_Work task_. Reproduce exactly the lines below, starting with the line that contains "MCHOSE X9 Beyaz 7.1 Surround" and ending with the last line of the records, both included, and nothing else.

Records from a data collection
····················
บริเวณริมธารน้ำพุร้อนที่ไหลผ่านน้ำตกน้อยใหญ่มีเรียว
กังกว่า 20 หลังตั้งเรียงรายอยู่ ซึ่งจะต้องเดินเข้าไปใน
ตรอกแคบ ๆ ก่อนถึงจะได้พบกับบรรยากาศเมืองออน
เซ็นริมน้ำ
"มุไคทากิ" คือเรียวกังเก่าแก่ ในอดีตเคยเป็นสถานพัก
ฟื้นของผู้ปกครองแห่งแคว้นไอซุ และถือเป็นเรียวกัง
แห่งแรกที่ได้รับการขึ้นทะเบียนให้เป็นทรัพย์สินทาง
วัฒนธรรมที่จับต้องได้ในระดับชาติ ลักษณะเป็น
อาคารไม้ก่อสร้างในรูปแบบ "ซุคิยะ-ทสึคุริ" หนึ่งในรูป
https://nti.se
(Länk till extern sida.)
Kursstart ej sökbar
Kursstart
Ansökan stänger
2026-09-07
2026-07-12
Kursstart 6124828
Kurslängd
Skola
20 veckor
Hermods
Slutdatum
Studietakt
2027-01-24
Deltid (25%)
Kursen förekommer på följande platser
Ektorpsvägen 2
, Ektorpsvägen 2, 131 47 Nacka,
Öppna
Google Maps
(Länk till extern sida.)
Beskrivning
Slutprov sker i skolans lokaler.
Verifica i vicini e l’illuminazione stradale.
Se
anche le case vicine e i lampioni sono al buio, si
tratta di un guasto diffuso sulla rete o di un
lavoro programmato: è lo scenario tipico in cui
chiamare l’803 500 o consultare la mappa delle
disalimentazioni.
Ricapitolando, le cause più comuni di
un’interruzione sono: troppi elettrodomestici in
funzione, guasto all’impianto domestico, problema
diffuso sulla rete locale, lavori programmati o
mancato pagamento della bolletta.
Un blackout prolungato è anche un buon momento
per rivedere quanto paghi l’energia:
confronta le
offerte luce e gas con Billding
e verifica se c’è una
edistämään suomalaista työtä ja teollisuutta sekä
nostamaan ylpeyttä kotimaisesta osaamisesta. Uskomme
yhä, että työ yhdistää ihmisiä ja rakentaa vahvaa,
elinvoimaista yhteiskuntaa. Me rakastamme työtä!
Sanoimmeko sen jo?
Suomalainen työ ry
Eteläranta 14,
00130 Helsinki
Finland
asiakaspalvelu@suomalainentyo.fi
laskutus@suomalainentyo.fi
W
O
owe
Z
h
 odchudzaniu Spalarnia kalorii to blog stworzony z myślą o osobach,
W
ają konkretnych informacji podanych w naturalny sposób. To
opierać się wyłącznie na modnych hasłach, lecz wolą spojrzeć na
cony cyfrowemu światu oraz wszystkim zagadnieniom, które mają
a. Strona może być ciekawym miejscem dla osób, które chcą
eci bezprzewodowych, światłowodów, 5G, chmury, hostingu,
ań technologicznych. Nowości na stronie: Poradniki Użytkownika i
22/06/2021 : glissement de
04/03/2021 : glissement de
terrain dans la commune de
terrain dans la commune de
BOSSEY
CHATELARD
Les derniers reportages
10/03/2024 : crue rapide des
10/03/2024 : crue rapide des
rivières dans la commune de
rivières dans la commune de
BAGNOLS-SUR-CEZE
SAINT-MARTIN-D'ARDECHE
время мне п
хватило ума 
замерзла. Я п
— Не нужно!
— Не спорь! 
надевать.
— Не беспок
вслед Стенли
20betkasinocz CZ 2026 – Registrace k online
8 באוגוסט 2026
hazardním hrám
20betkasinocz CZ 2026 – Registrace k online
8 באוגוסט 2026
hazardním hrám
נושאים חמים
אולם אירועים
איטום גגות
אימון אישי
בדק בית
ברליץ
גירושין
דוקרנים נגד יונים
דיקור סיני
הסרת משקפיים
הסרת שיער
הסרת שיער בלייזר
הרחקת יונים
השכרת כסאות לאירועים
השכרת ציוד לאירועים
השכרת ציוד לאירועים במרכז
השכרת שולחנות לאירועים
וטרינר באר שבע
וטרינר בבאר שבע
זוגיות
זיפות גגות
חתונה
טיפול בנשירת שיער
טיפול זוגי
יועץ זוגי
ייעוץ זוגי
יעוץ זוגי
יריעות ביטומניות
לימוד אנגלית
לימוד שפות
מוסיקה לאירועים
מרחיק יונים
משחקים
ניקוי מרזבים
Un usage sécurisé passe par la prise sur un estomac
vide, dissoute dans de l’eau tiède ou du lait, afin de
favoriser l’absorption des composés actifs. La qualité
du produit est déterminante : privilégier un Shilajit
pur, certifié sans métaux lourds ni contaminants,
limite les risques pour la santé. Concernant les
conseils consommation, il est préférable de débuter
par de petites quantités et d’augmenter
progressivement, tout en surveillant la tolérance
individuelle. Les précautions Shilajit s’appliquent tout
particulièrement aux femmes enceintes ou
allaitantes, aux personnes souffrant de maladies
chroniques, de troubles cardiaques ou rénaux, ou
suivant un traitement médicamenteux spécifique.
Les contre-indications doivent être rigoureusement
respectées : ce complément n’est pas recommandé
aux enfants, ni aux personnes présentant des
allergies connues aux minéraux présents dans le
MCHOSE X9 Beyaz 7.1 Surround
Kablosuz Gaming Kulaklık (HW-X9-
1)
····················
_Exercise answer_.
MCHOSE X9 Beyaz 7.1 Surround
Kablosuz Gaming Kulaklık (HW-X9-
1)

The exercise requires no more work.